Jump N Funk Live with Rich Medina, Mark Hines & Special Guests
Sat., November 19, 2011
9 p.m., at
Harlem Stage Gatehouse, 150 Convent Avenue (W. 135th St. @ Convent Avenue)
Tickets: $20
As part of the 10th Anniversary of his legendary party Jump N Funk, DJ Rich Medina transforms the
Harlem Stage Gatehouse into a celebratory space of resistance, rebellion and liberation in honor of the life and work of musical icon
Fela Anikulapo Kuti. Alongside visual artist Mark Hines and live special musical guests, Medina illustrates why music is a weapon and the people who participate in the collective outpouring of dance and conversation at Jump N Funk become the most potent political ammunition.
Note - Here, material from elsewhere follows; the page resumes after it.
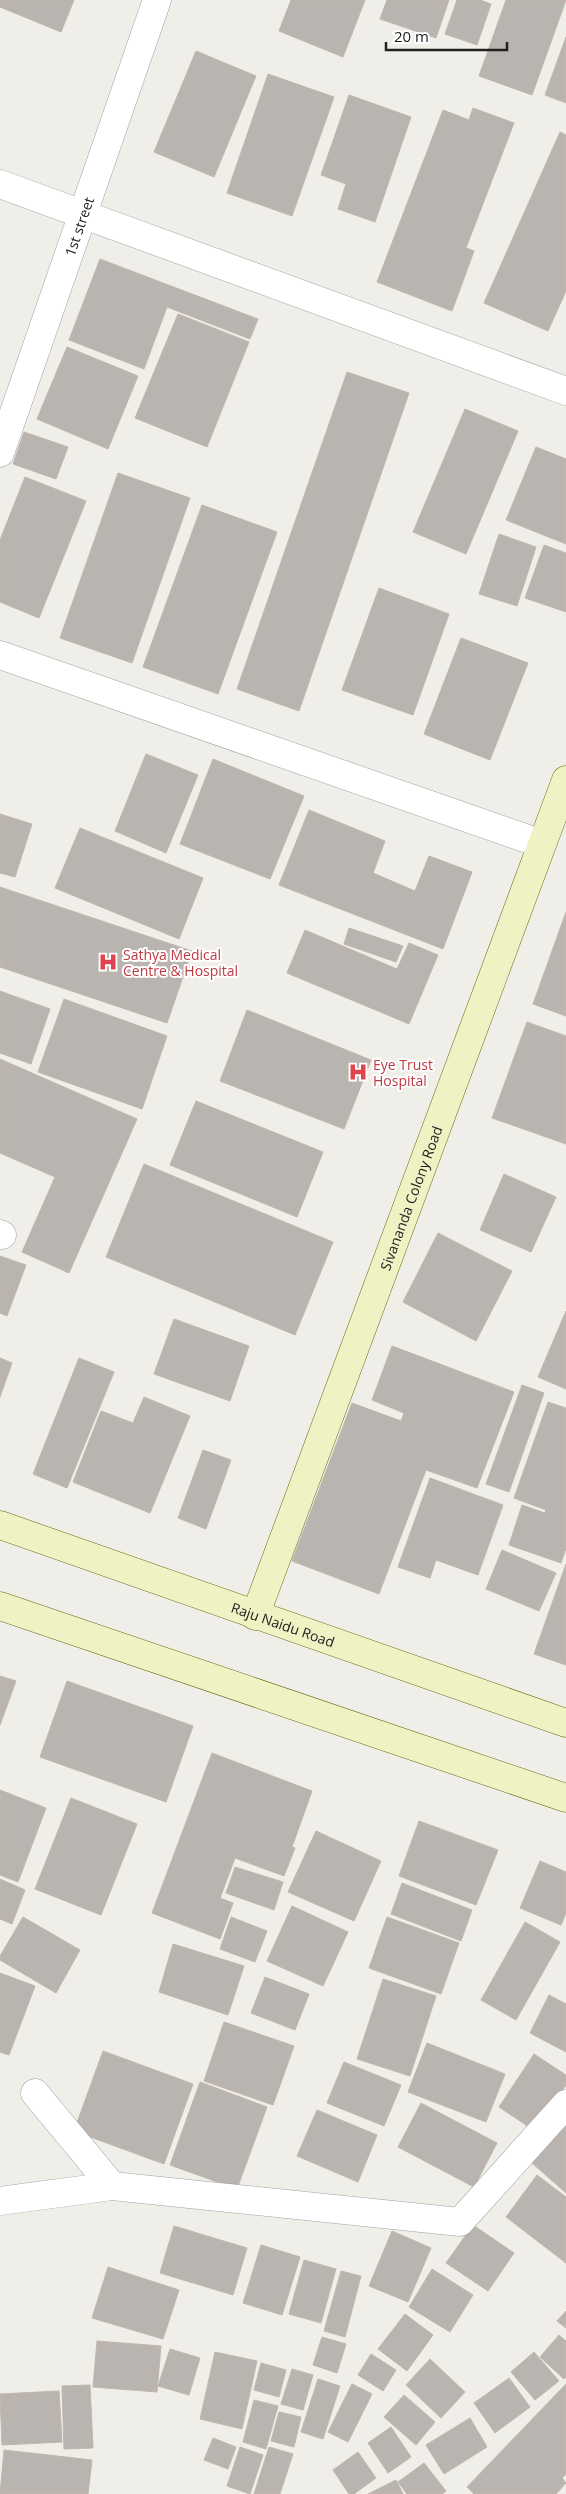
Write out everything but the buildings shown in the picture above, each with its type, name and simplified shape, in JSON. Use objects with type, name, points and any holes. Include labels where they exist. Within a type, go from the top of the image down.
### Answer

Part of
Harlem Stage's Uptown Nights series.
IMANI UZURI's MOSAIC Sacred Music Extravaganza
Sat., December 10, 2011
7:30 p.m. DJ set, 8 p.m. performance, at
Harlem Stage Gatehouse, 150 Convent Avenue (W. 135th St @ Convent Tickets: $25
Imani Uzuri, an eclectic artist who creates, performs and collaborates across various genres, presents MOSAIC, her music series featuring contemporary women, artists and projects from across the globe that delivers a spiritually expansive range of healing music from ragas to rock. Featuring
DJ Rekha and special guest vocalists Haale (The Mast), Soni Morena (founder of seminal Native American Women's a capella group Ulali), Maori vocalist Ata Papa (Matou), M. Nahadr, Morley, and the Mosaic Sacred Orchestra. Part of
Harlem Stage's Uptown Nights series.
ABOUT
Harlem Stage
For 30 years Harlem Stage has been one of the nation's leading arts organizations, having achieved particular distinction through commissioning and presenting innovative works by artists of color and facilitating a productive engagement with the communities it serves through the performing arts. Harlem Stage has a long-standing tradition of supporting artists and organizations around the corner and across the globe, including legendary artists such as Harry Belafonte, Max Roach, Sekou Sundiata, Abbey Lincoln, Sonia Sanchez, Eddie Palmieri, and Tito Puente and contemporary artists such as Bill T. Jones, Vijay Iyer, Mike Ladd, Tania Léon, Carl Hancock Rux and Jason Moran. Its education programs each year provide 10,000 New York City children with access to a world of diverse cultures through the performing arts. In 2006, Harlem Stage opened its new home the landmarked, award-winning Gatehouse - once the source of fresh water flowing to New York City, now a vital source of creativity, ideas and culture.